** START **

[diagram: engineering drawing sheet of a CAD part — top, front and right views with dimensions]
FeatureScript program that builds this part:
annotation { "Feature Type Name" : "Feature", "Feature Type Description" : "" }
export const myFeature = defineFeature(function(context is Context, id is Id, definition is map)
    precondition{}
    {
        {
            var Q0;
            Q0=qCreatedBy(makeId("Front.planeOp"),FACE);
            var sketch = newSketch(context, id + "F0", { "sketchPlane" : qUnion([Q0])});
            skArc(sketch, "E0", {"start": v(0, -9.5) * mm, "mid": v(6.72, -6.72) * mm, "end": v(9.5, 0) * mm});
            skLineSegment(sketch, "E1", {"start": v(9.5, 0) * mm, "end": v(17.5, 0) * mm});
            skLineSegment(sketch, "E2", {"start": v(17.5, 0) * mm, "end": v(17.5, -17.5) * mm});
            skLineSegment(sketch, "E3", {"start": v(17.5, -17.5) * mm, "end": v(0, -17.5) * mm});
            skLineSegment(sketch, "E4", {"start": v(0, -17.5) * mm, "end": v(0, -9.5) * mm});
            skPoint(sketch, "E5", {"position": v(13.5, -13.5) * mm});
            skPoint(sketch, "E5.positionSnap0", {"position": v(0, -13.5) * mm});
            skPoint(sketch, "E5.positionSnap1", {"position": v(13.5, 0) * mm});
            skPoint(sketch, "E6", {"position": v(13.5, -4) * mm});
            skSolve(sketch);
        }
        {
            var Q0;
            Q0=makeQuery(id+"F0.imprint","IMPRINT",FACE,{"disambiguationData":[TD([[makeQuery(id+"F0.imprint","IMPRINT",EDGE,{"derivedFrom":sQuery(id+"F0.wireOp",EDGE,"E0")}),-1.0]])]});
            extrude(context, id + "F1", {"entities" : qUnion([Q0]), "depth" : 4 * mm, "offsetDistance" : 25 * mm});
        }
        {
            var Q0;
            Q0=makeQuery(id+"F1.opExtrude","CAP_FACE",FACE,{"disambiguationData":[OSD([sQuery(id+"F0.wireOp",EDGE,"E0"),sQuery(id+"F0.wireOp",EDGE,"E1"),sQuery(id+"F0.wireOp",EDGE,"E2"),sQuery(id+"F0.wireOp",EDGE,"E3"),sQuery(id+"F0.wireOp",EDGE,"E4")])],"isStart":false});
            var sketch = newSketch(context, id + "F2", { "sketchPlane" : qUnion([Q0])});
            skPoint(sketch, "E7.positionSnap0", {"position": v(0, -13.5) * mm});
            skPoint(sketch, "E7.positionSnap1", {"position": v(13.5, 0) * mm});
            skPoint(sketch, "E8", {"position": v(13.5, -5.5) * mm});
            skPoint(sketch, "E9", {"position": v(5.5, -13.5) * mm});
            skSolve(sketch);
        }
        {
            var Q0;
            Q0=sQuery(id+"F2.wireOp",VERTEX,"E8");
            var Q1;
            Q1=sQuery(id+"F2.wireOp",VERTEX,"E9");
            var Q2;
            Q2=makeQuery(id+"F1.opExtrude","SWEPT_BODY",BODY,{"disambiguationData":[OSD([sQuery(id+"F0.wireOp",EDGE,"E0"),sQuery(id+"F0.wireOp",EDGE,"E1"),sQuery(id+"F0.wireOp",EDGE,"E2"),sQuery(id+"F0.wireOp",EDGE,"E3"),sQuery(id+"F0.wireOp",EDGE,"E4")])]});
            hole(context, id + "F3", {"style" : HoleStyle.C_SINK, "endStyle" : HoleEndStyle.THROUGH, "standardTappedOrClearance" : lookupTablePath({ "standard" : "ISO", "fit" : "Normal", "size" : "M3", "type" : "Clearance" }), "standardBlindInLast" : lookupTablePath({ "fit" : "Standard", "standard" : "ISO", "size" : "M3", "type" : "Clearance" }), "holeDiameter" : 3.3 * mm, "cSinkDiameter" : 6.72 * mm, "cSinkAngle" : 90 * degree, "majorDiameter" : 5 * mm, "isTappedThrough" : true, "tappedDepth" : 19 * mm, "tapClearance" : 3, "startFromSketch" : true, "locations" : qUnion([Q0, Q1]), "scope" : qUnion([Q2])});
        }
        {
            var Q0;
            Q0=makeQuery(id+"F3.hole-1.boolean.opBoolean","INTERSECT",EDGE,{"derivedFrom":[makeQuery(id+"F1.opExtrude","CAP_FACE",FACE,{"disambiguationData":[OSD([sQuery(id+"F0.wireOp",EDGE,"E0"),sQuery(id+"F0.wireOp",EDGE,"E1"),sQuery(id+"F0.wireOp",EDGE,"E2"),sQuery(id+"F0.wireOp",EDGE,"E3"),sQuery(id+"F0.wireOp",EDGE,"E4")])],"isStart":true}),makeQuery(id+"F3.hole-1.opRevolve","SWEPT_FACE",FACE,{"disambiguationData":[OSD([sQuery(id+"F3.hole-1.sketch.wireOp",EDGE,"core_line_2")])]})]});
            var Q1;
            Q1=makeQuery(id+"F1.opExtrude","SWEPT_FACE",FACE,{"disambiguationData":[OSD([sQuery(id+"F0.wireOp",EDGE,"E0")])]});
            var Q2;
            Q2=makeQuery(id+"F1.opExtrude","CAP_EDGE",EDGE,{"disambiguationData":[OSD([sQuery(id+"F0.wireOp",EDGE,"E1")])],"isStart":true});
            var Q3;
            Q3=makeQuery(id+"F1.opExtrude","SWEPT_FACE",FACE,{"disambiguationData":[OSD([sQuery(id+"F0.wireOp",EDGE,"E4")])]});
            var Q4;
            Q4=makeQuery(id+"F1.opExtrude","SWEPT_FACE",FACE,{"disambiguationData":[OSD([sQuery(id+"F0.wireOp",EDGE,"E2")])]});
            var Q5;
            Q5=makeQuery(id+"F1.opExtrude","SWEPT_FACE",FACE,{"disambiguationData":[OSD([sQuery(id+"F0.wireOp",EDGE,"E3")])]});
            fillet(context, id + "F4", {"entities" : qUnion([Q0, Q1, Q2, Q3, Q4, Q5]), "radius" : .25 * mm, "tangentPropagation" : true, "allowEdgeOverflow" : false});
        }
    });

** END **

:: JOB ::
Rewrite all of the records, changing every "SWEPT_FACE" to "SIDE_FACE" and leaving everything else as it is.

:: REPLY ::
[diagram: engineering drawing sheet of a CAD part — top, front and right views with dimensions]
FeatureScript program that builds this part:
annotation { "Feature Type Name" : "Feature", "Feature Type Description" : "" }
export const myFeature = defineFeature(function(context is Context, id is Id, definition is map)
    precondition{}
    {
        {
            var Q0;
            Q0=qCreatedBy(makeId("Front.planeOp"),FACE);
            var sketch = newSketch(context, id + "F0", { "sketchPlane" : qUnion([Q0])});
            skArc(sketch, "E0", {"start": v(0, -9.5) * mm, "mid": v(6.72, -6.72) * mm, "end": v(9.5, 0) * mm});
            skLineSegment(sketch, "E1", {"start": v(9.5, 0) * mm, "end": v(17.5, 0) * mm});
            skLineSegment(sketch, "E2", {"start": v(17.5, 0) * mm, "end": v(17.5, -17.5) * mm});
            skLineSegment(sketch, "E3", {"start": v(17.5, -17.5) * mm, "end": v(0, -17.5) * mm});
            skLineSegment(sketch, "E4", {"start": v(0, -17.5) * mm, "end": v(0, -9.5) * mm});
            skPoint(sketch, "E5", {"position": v(13.5, -13.5) * mm});
            skPoint(sketch, "E5.positionSnap0", {"position": v(0, -13.5) * mm});
            skPoint(sketch, "E5.positionSnap1", {"position": v(13.5, 0) * mm});
            skPoint(sketch, "E6", {"position": v(13.5, -4) * mm});
            skSolve(sketch);
        }
        {
            var Q0;
            Q0=makeQuery(id+"F0.imprint","IMPRINT",FACE,{"disambiguationData":[TD([[makeQuery(id+"F0.imprint","IMPRINT",EDGE,{"derivedFrom":sQuery(id+"F0.wireOp",EDGE,"E0")}),-1.0]])]});
            extrude(context, id + "F1", {"entities" : qUnion([Q0]), "depth" : 4 * mm, "offsetDistance" : 25 * mm});
        }
        {
            var Q0;
            Q0=makeQuery(id+"F1.opExtrude","CAP_FACE",FACE,{"disambiguationData":[OSD([sQuery(id+"F0.wireOp",EDGE,"E0"),sQuery(id+"F0.wireOp",EDGE,"E1"),sQuery(id+"F0.wireOp",EDGE,"E2"),sQuery(id+"F0.wireOp",EDGE,"E3"),sQuery(id+"F0.wireOp",EDGE,"E4")])],"isStart":false});
            var sketch = newSketch(context, id + "F2", { "sketchPlane" : qUnion([Q0])});
            skPoint(sketch, "E7.positionSnap0", {"position": v(0, -13.5) * mm});
            skPoint(sketch, "E7.positionSnap1", {"position": v(13.5, 0) * mm});
            skPoint(sketch, "E8", {"position": v(13.5, -5.5) * mm});
            skPoint(sketch, "E9", {"position": v(5.5, -13.5) * mm});
            skSolve(sketch);
        }
        {
            var Q0;
            Q0=sQuery(id+"F2.wireOp",VERTEX,"E8");
            var Q1;
            Q1=sQuery(id+"F2.wireOp",VERTEX,"E9");
            var Q2;
            Q2=makeQuery(id+"F1.opExtrude","SWEPT_BODY",BODY,{"disambiguationData":[OSD([sQuery(id+"F0.wireOp",EDGE,"E0"),sQuery(id+"F0.wireOp",EDGE,"E1"),sQuery(id+"F0.wireOp",EDGE,"E2"),sQuery(id+"F0.wireOp",EDGE,"E3"),sQuery(id+"F0.wireOp",EDGE,"E4")])]});
            hole(context, id + "F3", {"style" : HoleStyle.C_SINK, "endStyle" : HoleEndStyle.THROUGH, "standardTappedOrClearance" : lookupTablePath({ "standard" : "ISO", "fit" : "Normal", "size" : "M3", "type" : "Clearance" }), "standardBlindInLast" : lookupTablePath({ "fit" : "Standard", "standard" : "ISO", "size" : "M3", "type" : "Clearance" }), "holeDiameter" : 3.3 * mm, "cSinkDiameter" : 6.72 * mm, "cSinkAngle" : 90 * degree, "majorDiameter" : 5 * mm, "isTappedThrough" : true, "tappedDepth" : 19 * mm, "tapClearance" : 3, "startFromSketch" : true, "locations" : qUnion([Q0, Q1]), "scope" : qUnion([Q2])});
        }
        {
            var Q0;
            Q0=makeQuery(id+"F3.hole-1.boolean.opBoolean","INTERSECT",EDGE,{"derivedFrom":[makeQuery(id+"F1.opExtrude","CAP_FACE",FACE,{"disambiguationData":[OSD([sQuery(id+"F0.wireOp",EDGE,"E0"),sQuery(id+"F0.wireOp",EDGE,"E1"),sQuery(id+"F0.wireOp",EDGE,"E2"),sQuery(id+"F0.wireOp",EDGE,"E3"),sQuery(id+"F0.wireOp",EDGE,"E4")])],"isStart":true}),makeQuery(id+"F3.hole-1.opRevolve","SIDE_FACE",FACE,{"disambiguationData":[OSD([sQuery(id+"F3.hole-1.sketch.wireOp",EDGE,"core_line_2")])]})]});
            var Q1;
            Q1=makeQuery(id+"F1.opExtrude","SIDE_FACE",FACE,{"disambiguationData":[OSD([sQuery(id+"F0.wireOp",EDGE,"E0")])]});
            var Q2;
            Q2=makeQuery(id+"F1.opExtrude","CAP_EDGE",EDGE,{"disambiguationData":[OSD([sQuery(id+"F0.wireOp",EDGE,"E1")])],"isStart":true});
            var Q3;
            Q3=makeQuery(id+"F1.opExtrude","SIDE_FACE",FACE,{"disambiguationData":[OSD([sQuery(id+"F0.wireOp",EDGE,"E4")])]});
            var Q4;
            Q4=makeQuery(id+"F1.opExtrude","SIDE_FACE",FACE,{"disambiguationData":[OSD([sQuery(id+"F0.wireOp",EDGE,"E2")])]});
            var Q5;
            Q5=makeQuery(id+"F1.opExtrude","SIDE_FACE",FACE,{"disambiguationData":[OSD([sQuery(id+"F0.wireOp",EDGE,"E3")])]});
            fillet(context, id + "F4", {"entities" : qUnion([Q0, Q1, Q2, Q3, Q4, Q5]), "radius" : .25 * mm, "tangentPropagation" : true, "allowEdgeOverflow" : false});
        }
    });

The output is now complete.